By the way, where did the puppy come from? Who made the decision to take it to the house?
Oksana asked the cook about it after the holiday bustle subsided.
“That’s our caretaker’s idea. Viktor is very worried about the girl, spends all his free time with her, takes her for walks. He was the first to notice that Kira reacts to living creatures. He told Yaroslav Borisovich, and they decided to get a dog for therapy.”
But it was not only Timofey who helped Kira. From the New Year onward, she began to slowly come into contact, respond to touches, and even smile faintly at her brother Roman, who finally appeared in the house.
Their communication was touching. The young man did not leave his sister’s side for a minute, spoke to her tenderly, trying to reach out, to penetrate the closed world of the autistic girl.
Oksana thought about her random knight. Maybe the New Year had its own special magic, bringing something important and necessary to each person’s life.
For her, it turned out to be a stormy, unforgettable night of love. For Kira, the appearance of a caring brother and a loyal four-legged friend. And for Viktor, the gardener, perhaps the hope of reciprocity from Gabi.

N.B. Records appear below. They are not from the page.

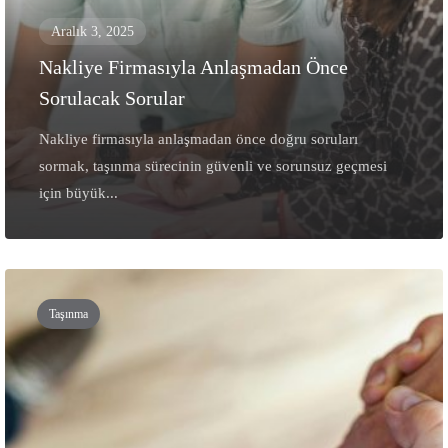
Aralık 3, 2025
Nakliye Firmasıyla Anlaşmadan Önce
Sorulacak Sorular
Nakliye firmasıyla anlaşmadan önce doğru soruları
sormak, taşınma sürecinin güvenli ve sorunsuz geçmesi
için büyük...
Taşınma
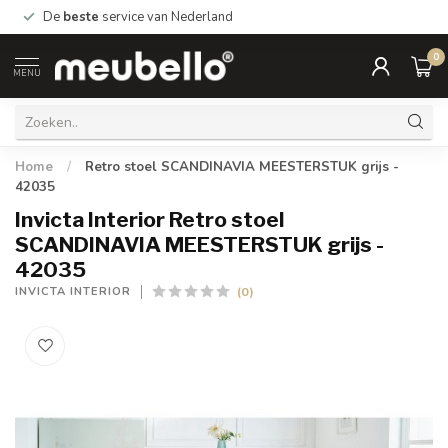
De
beste
service van Nederland
0
MENU
Home
/
Retro stoel SCANDINAVIA MEESTERSTUK grijs -
42035
Invicta Interior Retro stoel
SCANDINAVIA MEESTERSTUK grijs -
42035
(0)
INVICTA INTERIOR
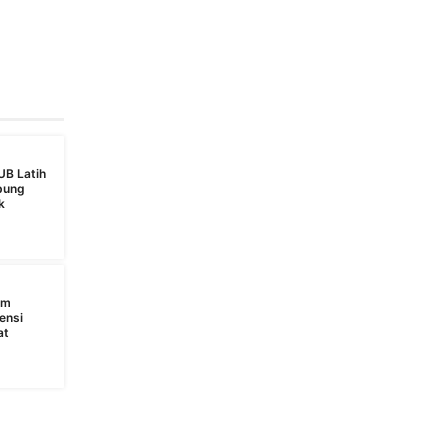
UB Latih
bung
k
s
am
ensi
at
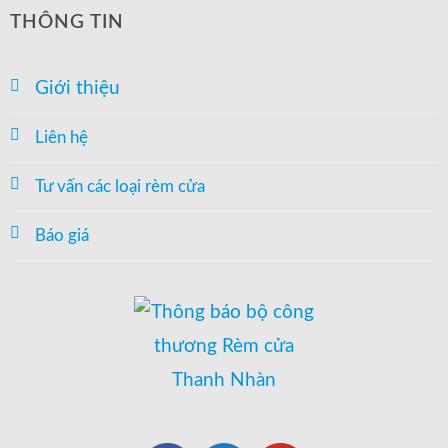
THÔNG TIN
Giới thiệu
Liên hệ
Tư vấn các loại rèm cửa
Báo giá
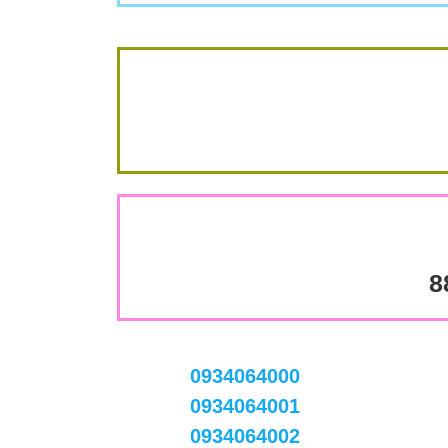
8
0934064000
0934064001
0934064002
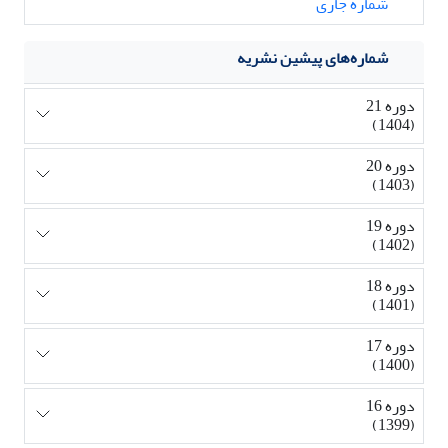
شماره جاری
شماره‌های پیشین نشریه
دوره 21
(1404)
دوره 20
(1403)
دوره 19
(1402)
دوره 18
(1401)
دوره 17
(1400)
دوره 16
(1399)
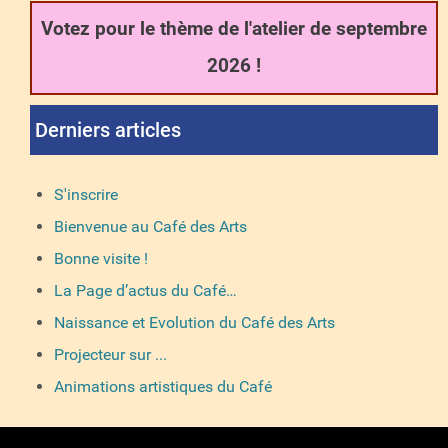
Votez pour le thème de l'atelier de septembre
2026 !
Derniers articles
S'inscrire
Bienvenue au Café des Arts
Bonne visite !
La Page d’actus du Café…
Naissance et Evolution du Café des Arts
Projecteur sur ...
Animations artistiques du Café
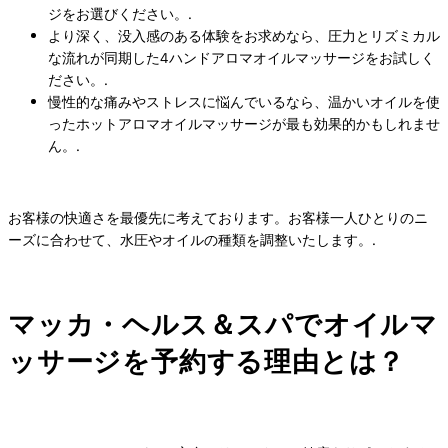
ジをお選びください。.
より深く、没入感のある体験をお求めなら、圧力とリズミカル
な流れが同期した4ハンドアロマオイルマッサージをお試しく
ださい。.
慢性的な痛みやストレスに悩んでいるなら、温かいオイルを使
ったホットアロマオイルマッサージが最も効果的かもしれませ
ん。.
お客様の快適さを最優先に考えております。お客様一人ひとりのニ
ーズに合わせて、水圧やオイルの種類を調整いたします。.
マッカ・ヘルス＆スパでオイルマ
ッサージを予約する理由とは？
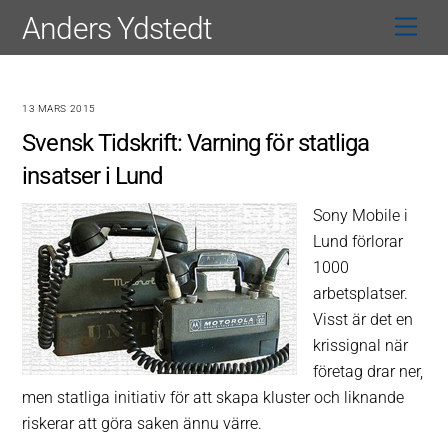
Skip
Anders Ydstedt
Men
to
content
13 MARS 2015
Svensk Tidskrift: Varning för statliga
insatser i Lund
Sony Mobile i
Lund förlorar
1000
arbetsplatser.
Visst är det en
krissignal när
företag drar ner,
men statliga initiativ för att skapa kluster och liknande
riskerar att göra saken ännu värre.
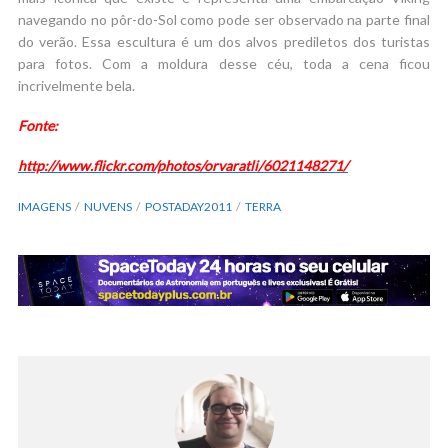
navegando no pôr-do-Sol como pode ser observado na parte final
do verão. Essa escultura é um dos alvos prediletos dos turistas
para fotos. Com a moldura desse céu, toda a cena ficou
incrivelmente bela.
Fonte:
http://www.flickr.com/photos/orvaratli/6021148271/
IMAGENS
NUVENS
POSTADAY2011
TERRA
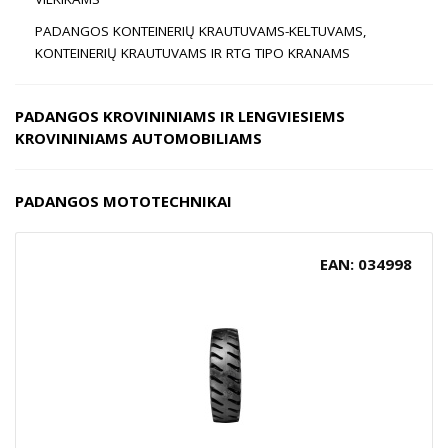
PADANGOS KONTEINERIŲ KRAUTUVAMS-KELTUVAMS,
KONTEINERIŲ KRAUTUVAMS IR RTG TIPO KRANAMS
PADANGOS KROVININIAMS IR LENGVIESIEMS
KROVININIAMS AUTOMOBILIAMS
PADANGOS MOTOTECHNIKAI
EAN: 034998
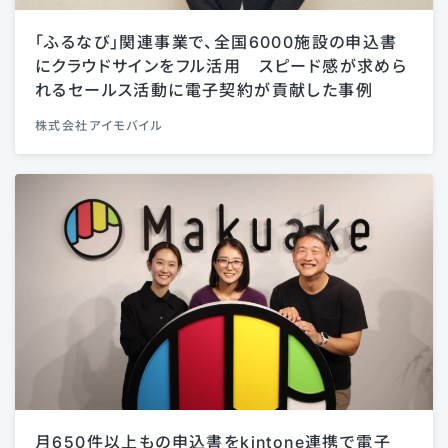
「ふるなび」関連事業で、全国6000施設の申込書
にクラウドサインをフル活用 スピード感が求めら
れるセールス活動に電子契約が貢献した事例
株式会社アイモバイル
月650件以上もの申込書をkintone連携で電子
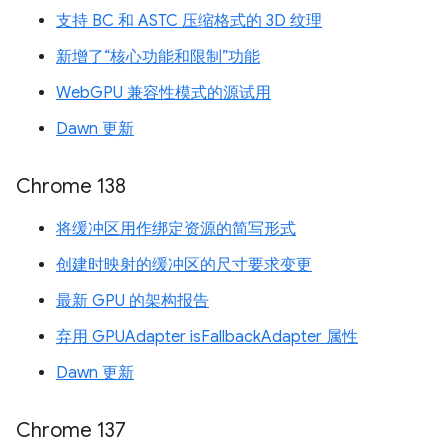
支持 BC 和 ASTC 压缩格式的 3D 纹理
新增了“核心功能和限制”功能
WebGPU 兼容性模式的源试用
Dawn 更新
Chrome 138
将缓冲区用作绑定资源的简写形式
创建时映射的缓冲区的尺寸要求变更
最新 GPU 的架构报告
弃用 GPUAdapter isFallbackAdapter 属性
Dawn 更新
Chrome 137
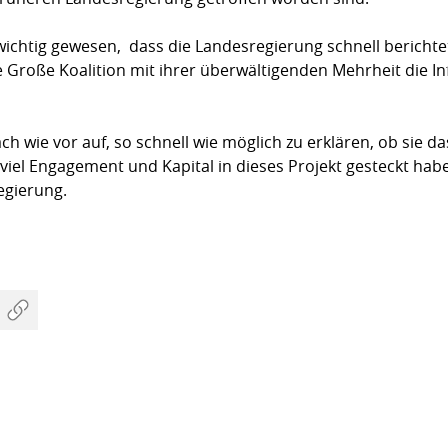
chtig gewesen, dass die Landesregie­rung schnell berichtet
e Große Koalition mit ihrer überwältigenden Mehrheit die I
h wie vor auf, so schnell wie möglich zu erklären, ob sie das
 viel Engagement und Kapital in dieses Projekt gesteckt ha
egierung.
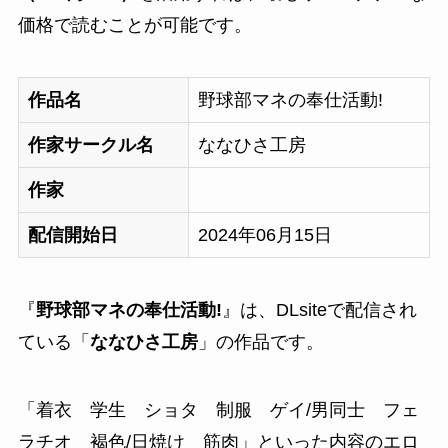
価格で読むことが可能です。
作品名
野球部マネの奉仕活動!
作家サークル名
ななひさ工房
作家
配信開始日
2024年06月15日
『
野球部マネの奉仕活動!
』は、DLsiteで配信され
ている「
ななひさ工房
」の作品です。
「
着衣 学生 ショタ 制服 ゲイ/男同士 フェ
ラチオ 褐色/日焼け 筋肉
」といった内容のエロ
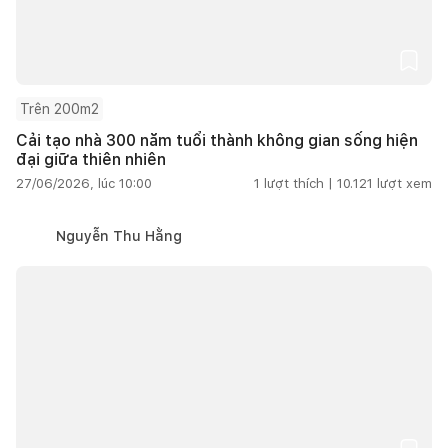
Trên 200m2
Cải tạo nhà 300 năm tuổi thành không gian sống hiện
đại giữa thiên nhiên
27/06/2026, lúc 10:00
1
lượt thích |
10.121
lượt xem
Nguyễn Thu Hằng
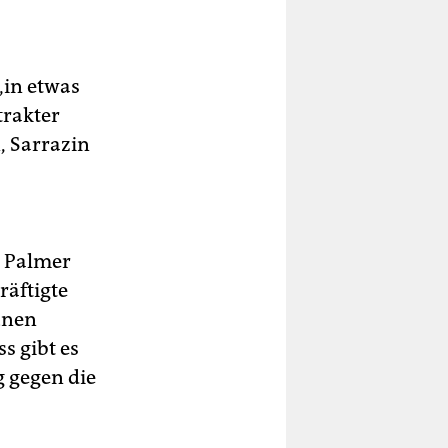
in etwas
trakter
, Sarrazin
, Palmer
räftigte
ünen
s gibt es
 gegen die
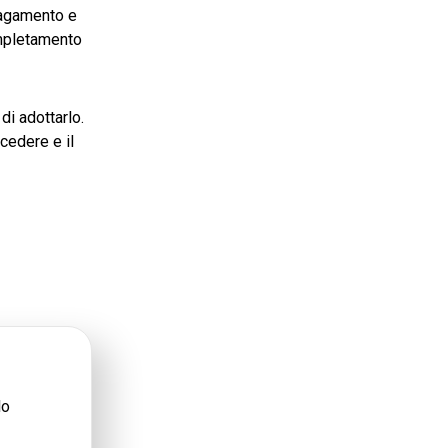
 pagamento e
ompletamento
di adottarlo.
cedere e il
lo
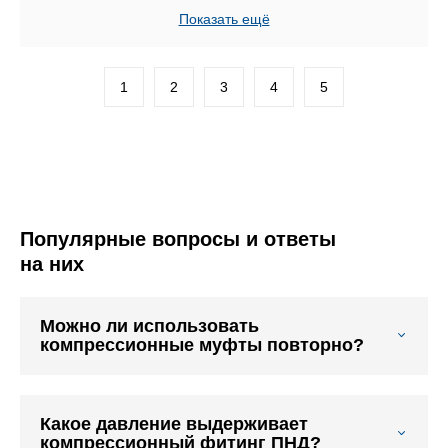
Показать ещё
1
2
3
4
5
Популярные вопросы и ответы
на них
Можно ли использовать
компрессионные муфты повторно?
Какое давление выдерживает
компрессионный фитинг ПНД?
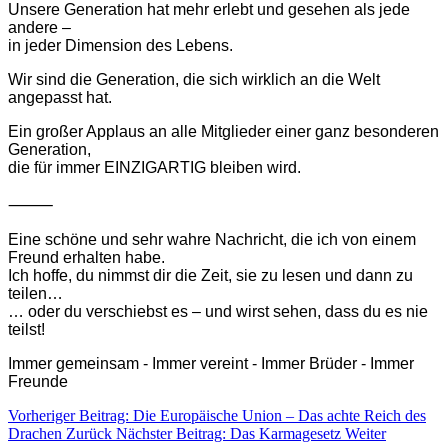
Unsere Generation hat mehr erlebt und gesehen als jede
andere –
in jeder Dimension des Lebens.
Wir sind die Generation, die sich wirklich an die Welt
angepasst hat.
Ein großer Applaus an alle Mitglieder einer ganz besonderen
Generation,
die für immer EINZIGARTIG bleiben wird.
⸻
Eine schöne und sehr wahre Nachricht, die ich von einem
Freund erhalten habe.
Ich hoffe, du nimmst dir die Zeit, sie zu lesen und dann zu
teilen…
… oder du verschiebst es –
und wirst sehen, dass du es nie
teilst!
Immer gemeinsam -
Immer vereint -
Immer Brüder -
Immer
Freunde
Vorheriger Beitrag: Die Europäische Union – Das achte Reich des
Drachen
Zurück
Nächster Beitrag: Das Karmagesetz
Weiter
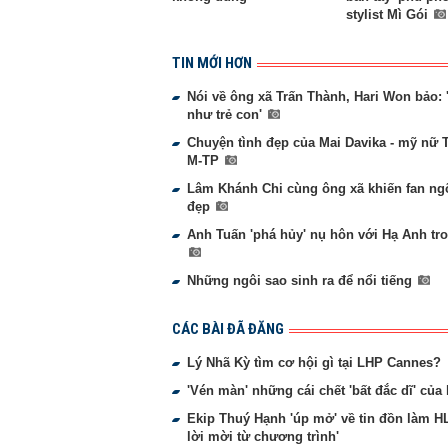
stylist Mì Gói
TIN MỚI HƠN
Nói về ông xã Trấn Thành, Hari Won bảo: 
như trẻ con'
Chuyện tình đẹp của Mai Davika - mỹ nữ 
M-TP
Lâm Khánh Chi cùng ông xã khiến fan ngỡ
đẹp
Anh Tuấn 'phá hủy' nụ hôn với Hạ Anh tro
Những ngôi sao sinh ra để nổi tiếng
CÁC BÀI ĐÃ ĐĂNG
Lý Nhã Kỳ tìm cơ hội gì tại LHP Cannes?
'Vén màn' những cái chết 'bất đắc dĩ' của
Ekip Thuý Hạnh 'úp mở' về tin đồn làm H
lời mời từ chương trình'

The festive fireworks outside the window splashed the sky with colorful lights, and Oksana smiled, sipping hot mulled wine. There was a whole year ahead, and it promised to be no less interesting than the previous night.
Who knows, maybe her knight would find her after all. Or maybe she would again have to save herself. But that was the future, and it was not yet evening.